▶ **WHAT TO DO**: Without including pictures, set down every record exactly as it stands.

---------- LISTED RECORDS ----------

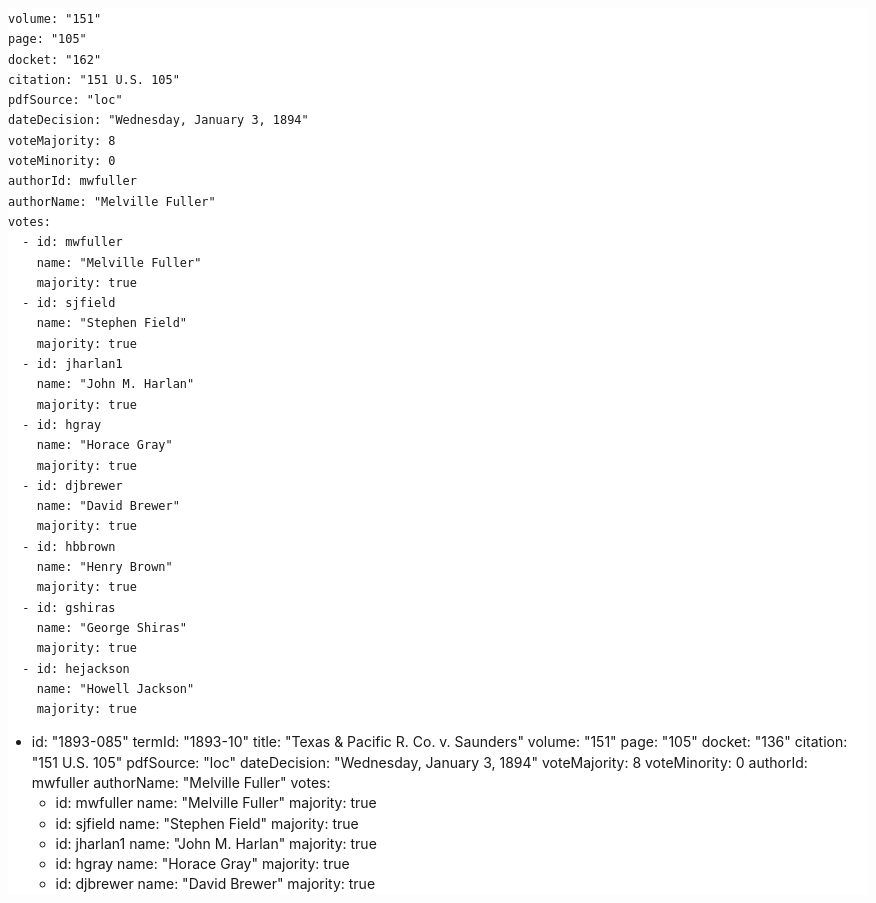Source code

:     volume: "151"
    page: "105"
    docket: "162"
    citation: "151 U.S. 105"
    pdfSource: "loc"
    dateDecision: "Wednesday, January 3, 1894"
    voteMajority: 8
    voteMinority: 0
    authorId: mwfuller
    authorName: "Melville Fuller"
    votes:
      - id: mwfuller
        name: "Melville Fuller"
        majority: true
      - id: sjfield
        name: "Stephen Field"
        majority: true
      - id: jharlan1
        name: "John M. Harlan"
        majority: true
      - id: hgray
        name: "Horace Gray"
        majority: true
      - id: djbrewer
        name: "David Brewer"
        majority: true
      - id: hbbrown
        name: "Henry Brown"
        majority: true
      - id: gshiras
        name: "George Shiras"
        majority: true
      - id: hejackson
        name: "Howell Jackson"
        majority: true
  - id: "1893-085"
    termId: "1893-10"
    title: "Texas &amp; Pacific R. Co. v. Saunders"
    volume: "151"
    page: "105"
    docket: "136"
    citation: "151 U.S. 105"
    pdfSource: "loc"
    dateDecision: "Wednesday, January 3, 1894"
    voteMajority: 8
    voteMinority: 0
    authorId: mwfuller
    authorName: "Melville Fuller"
    votes:
      - id: mwfuller
        name: "Melville Fuller"
        majority: true
      - id: sjfield
        name: "Stephen Field"
        majority: true
      - id: jharlan1
        name: "John M. Harlan"
        majority: true
      - id: hgray
        name: "Horace Gray"
        majority: true
      - id: djbrewer
        name: "David Brewer"
        majority: true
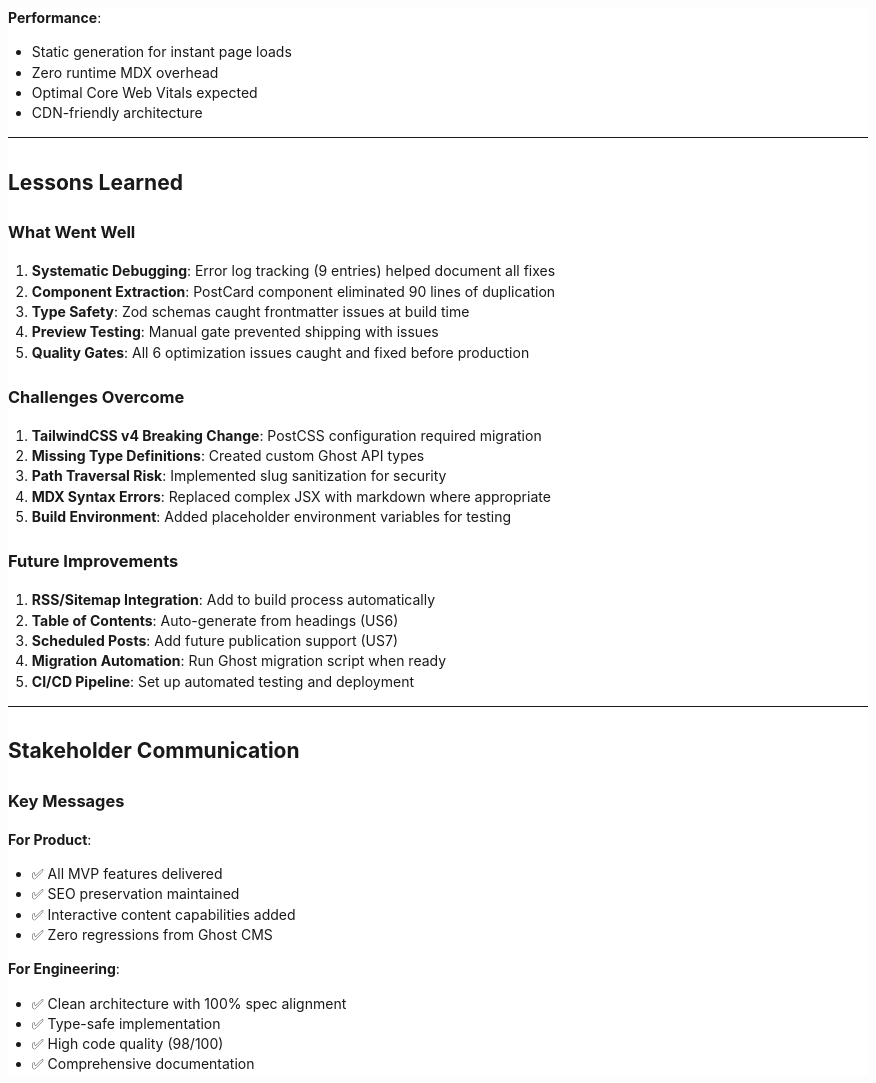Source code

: **Performance**:
- Static generation for instant page loads
- Zero runtime MDX overhead
- Optimal Core Web Vitals expected
- CDN-friendly architecture

---

## Lessons Learned

### What Went Well

1. **Systematic Debugging**: Error log tracking (9 entries) helped document all fixes
2. **Component Extraction**: PostCard component eliminated 90 lines of duplication
3. **Type Safety**: Zod schemas caught frontmatter issues at build time
4. **Preview Testing**: Manual gate prevented shipping with issues
5. **Quality Gates**: All 6 optimization issues caught and fixed before production

### Challenges Overcome

1. **TailwindCSS v4 Breaking Change**: PostCSS configuration required migration
2. **Missing Type Definitions**: Created custom Ghost API types
3. **Path Traversal Risk**: Implemented slug sanitization for security
4. **MDX Syntax Errors**: Replaced complex JSX with markdown where appropriate
5. **Build Environment**: Added placeholder environment variables for testing

### Future Improvements

1. **RSS/Sitemap Integration**: Add to build process automatically
2. **Table of Contents**: Auto-generate from headings (US6)
3. **Scheduled Posts**: Add future publication support (US7)
4. **Migration Automation**: Run Ghost migration script when ready
5. **CI/CD Pipeline**: Set up automated testing and deployment

---

## Stakeholder Communication

### Key Messages

**For Product**:
- ✅ All MVP features delivered
- ✅ SEO preservation maintained
- ✅ Interactive content capabilities added
- ✅ Zero regressions from Ghost CMS

**For Engineering**:
- ✅ Clean architecture with 100% spec alignment
- ✅ Type-safe implementation
- ✅ High code quality (98/100)
- ✅ Comprehensive documentation
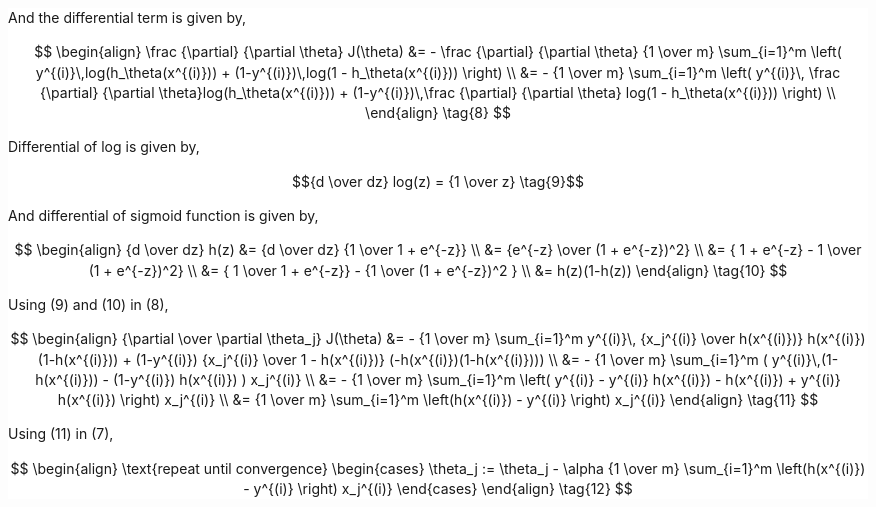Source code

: And the differential term is given by, 

$$
  \begin{align}
    \frac {\partial} {\partial \theta} J(\theta) &= - \frac {\partial} {\partial \theta} {1 \over m} \sum_{i=1}^m \left( y^{(i)}\,log(h_\theta(x^{(i)})) + (1-y^{(i)})\,log(1 - h_\theta(x^{(i)})) \right) \\
    &= - {1 \over m} \sum_{i=1}^m \left( y^{(i)}\, \frac {\partial} {\partial \theta}log(h_\theta(x^{(i)})) + (1-y^{(i)})\,\frac {\partial} {\partial \theta} log(1 - h_\theta(x^{(i)})) \right) \\
  \end{align}
  \tag{8}
$$

Differential of log is given by,

$${d \over dz} log(z) = {1 \over z} \tag{9}$$

And differential of sigmoid function is given by,

$$
  \begin{align}
    {d \over dz} h(z) &= {d \over dz} {1 \over 1 + e^{-z}} \\
    &= {e^{-z} \over (1 + e^{-z})^2} \\
    &= { 1 + e^{-z}  - 1 \over (1 + e^{-z})^2} \\
    &= { 1 \over 1 + e^{-z}}   - {1 \over (1 + e^{-z})^2 } \\
    &= h(z)(1-h(z))
  \end{align} 
  \tag{10}
$$

Using (9) and (10) in (8),

$$
  \begin{align}
    {\partial \over \partial \theta_j} J(\theta) &= - {1 \over m} \sum_{i=1}^m y^{(i)}\, {x_j^{(i)} \over h(x^{(i)})} h(x^{(i)})(1-h(x^{(i)})) + (1-y^{(i)}) {x_j^{(i)} \over 1 - h(x^{(i)})} (-h(x^{(i)})(1-h(x^{(i)}))) \\
    &= - {1 \over m} \sum_{i=1}^m ( y^{(i)}\,(1-h(x^{(i)})) - (1-y^{(i)}) h(x^{(i)}) ) x_j^{(i)} \\
    &= - {1 \over m} \sum_{i=1}^m \left( y^{(i)} - y^{(i)} h(x^{(i)}) - h(x^{(i)}) + y^{(i)} h(x^{(i)}) \right) x_j^{(i)} \\
    &= {1 \over m} \sum_{i=1}^m \left(h(x^{(i)}) - y^{(i)} \right) x_j^{(i)}
  \end{align}
  \tag{11}
$$

Using (11) in (7),

$$
  \begin{align}
    \text{repeat until convergence}
    \begin{cases}
      \theta_j := \theta_j - \alpha {1 \over m} \sum_{i=1}^m \left(h(x^{(i)}) - y^{(i)} \right) x_j^{(i)}
    \end{cases}
  \end{align}
  \tag{12}
$$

----------

▶ **OUTPUT FOR THIS TASK**:
Source code

:     volume: "151"
    page: "105"
    docket: "162"
    citation: "151 U.S. 105"
    pdfSource: "loc"
    dateDecision: "Wednesday, January 3, 1894"
    voteMajority: 8
    voteMinority: 0
    authorId: mwfuller
    authorName: "Melville Fuller"
    votes:
      - id: mwfuller
        name: "Melville Fuller"
        majority: true
      - id: sjfield
        name: "Stephen Field"
        majority: true
      - id: jharlan1
        name: "John M. Harlan"
        majority: true
      - id: hgray
        name: "Horace Gray"
        majority: true
      - id: djbrewer
        name: "David Brewer"
        majority: true
      - id: hbbrown
        name: "Henry Brown"
        majority: true
      - id: gshiras
        name: "George Shiras"
        majority: true
      - id: hejackson
        name: "Howell Jackson"
        majority: true
  - id: "1893-085"
    termId: "1893-10"
    title: "Texas &amp; Pacific R. Co. v. Saunders"
    volume: "151"
    page: "105"
    docket: "136"
    citation: "151 U.S. 105"
    pdfSource: "loc"
    dateDecision: "Wednesday, January 3, 1894"
    voteMajority: 8
    voteMinority: 0
    authorId: mwfuller
    authorName: "Melville Fuller"
    votes:
      - id: mwfuller
        name: "Melville Fuller"
        majority: true
      - id: sjfield
        name: "Stephen Field"
        majority: true
      - id: jharlan1
        name: "John M. Harlan"
        majority: true
      - id: hgray
        name: "Horace Gray"
        majority: true
      - id: djbrewer
        name: "David Brewer"
        majority: true
Source code

: **Performance**:
- Static generation for instant page loads
- Zero runtime MDX overhead
- Optimal Core Web Vitals expected
- CDN-friendly architecture

---

## Lessons Learned

### What Went Well

1. **Systematic Debugging**: Error log tracking (9 entries) helped document all fixes
2. **Component Extraction**: PostCard component eliminated 90 lines of duplication
3. **Type Safety**: Zod schemas caught frontmatter issues at build time
4. **Preview Testing**: Manual gate prevented shipping with issues
5. **Quality Gates**: All 6 optimization issues caught and fixed before production

### Challenges Overcome

1. **TailwindCSS v4 Breaking Change**: PostCSS configuration required migration
2. **Missing Type Definitions**: Created custom Ghost API types
3. **Path Traversal Risk**: Implemented slug sanitization for security
4. **MDX Syntax Errors**: Replaced complex JSX with markdown where appropriate
5. **Build Environment**: Added placeholder environment variables for testing

### Future Improvements

1. **RSS/Sitemap Integration**: Add to build process automatically
2. **Table of Contents**: Auto-generate from headings (US6)
3. **Scheduled Posts**: Add future publication support (US7)
4. **Migration Automation**: Run Ghost migration script when ready
5. **CI/CD Pipeline**: Set up automated testing and deployment

---

## Stakeholder Communication

### Key Messages

**For Product**:
- ✅ All MVP features delivered
- ✅ SEO preservation maintained
- ✅ Interactive content capabilities added
- ✅ Zero regressions from Ghost CMS

**For Engineering**:
- ✅ Clean architecture with 100% spec alignment
- ✅ Type-safe implementation
- ✅ High code quality (98/100)
- ✅ Comprehensive documentation
Source code

: And the differential term is given by, 

$$
  \begin{align}
    \frac {\partial} {\partial \theta} J(\theta) &= - \frac {\partial} {\partial \theta} {1 \over m} \sum_{i=1}^m \left( y^{(i)}\,log(h_\theta(x^{(i)})) + (1-y^{(i)})\,log(1 - h_\theta(x^{(i)})) \right) \\
    &= - {1 \over m} \sum_{i=1}^m \left( y^{(i)}\, \frac {\partial} {\partial \theta}log(h_\theta(x^{(i)})) + (1-y^{(i)})\,\frac {\partial} {\partial \theta} log(1 - h_\theta(x^{(i)})) \right) \\
  \end{align}
  \tag{8}
$$

Differential of log is given by,

$${d \over dz} log(z) = {1 \over z} \tag{9}$$

And differential of sigmoid function is given by,

$$
  \begin{align}
    {d \over dz} h(z) &= {d \over dz} {1 \over 1 + e^{-z}} \\
    &= {e^{-z} \over (1 + e^{-z})^2} \\
    &= { 1 + e^{-z}  - 1 \over (1 + e^{-z})^2} \\
    &= { 1 \over 1 + e^{-z}}   - {1 \over (1 + e^{-z})^2 } \\
    &= h(z)(1-h(z))
  \end{align} 
  \tag{10}
$$

Using (9) and (10) in (8),

$$
  \begin{align}
    {\partial \over \partial \theta_j} J(\theta) &= - {1 \over m} \sum_{i=1}^m y^{(i)}\, {x_j^{(i)} \over h(x^{(i)})} h(x^{(i)})(1-h(x^{(i)})) + (1-y^{(i)}) {x_j^{(i)} \over 1 - h(x^{(i)})} (-h(x^{(i)})(1-h(x^{(i)}))) \\
    &= - {1 \over m} \sum_{i=1}^m ( y^{(i)}\,(1-h(x^{(i)})) - (1-y^{(i)}) h(x^{(i)}) ) x_j^{(i)} \\
    &= - {1 \over m} \sum_{i=1}^m \left( y^{(i)} - y^{(i)} h(x^{(i)}) - h(x^{(i)}) + y^{(i)} h(x^{(i)}) \right) x_j^{(i)} \\
    &= {1 \over m} \sum_{i=1}^m \left(h(x^{(i)}) - y^{(i)} \right) x_j^{(i)}
  \end{align}
  \tag{11}
$$

Using (11) in (7),

$$
  \begin{align}
    \text{repeat until convergence}
    \begin{cases}
      \theta_j := \theta_j - \alpha {1 \over m} \sum_{i=1}^m \left(h(x^{(i)}) - y^{(i)} \right) x_j^{(i)}
    \end{cases}
  \end{align}
  \tag{12}
$$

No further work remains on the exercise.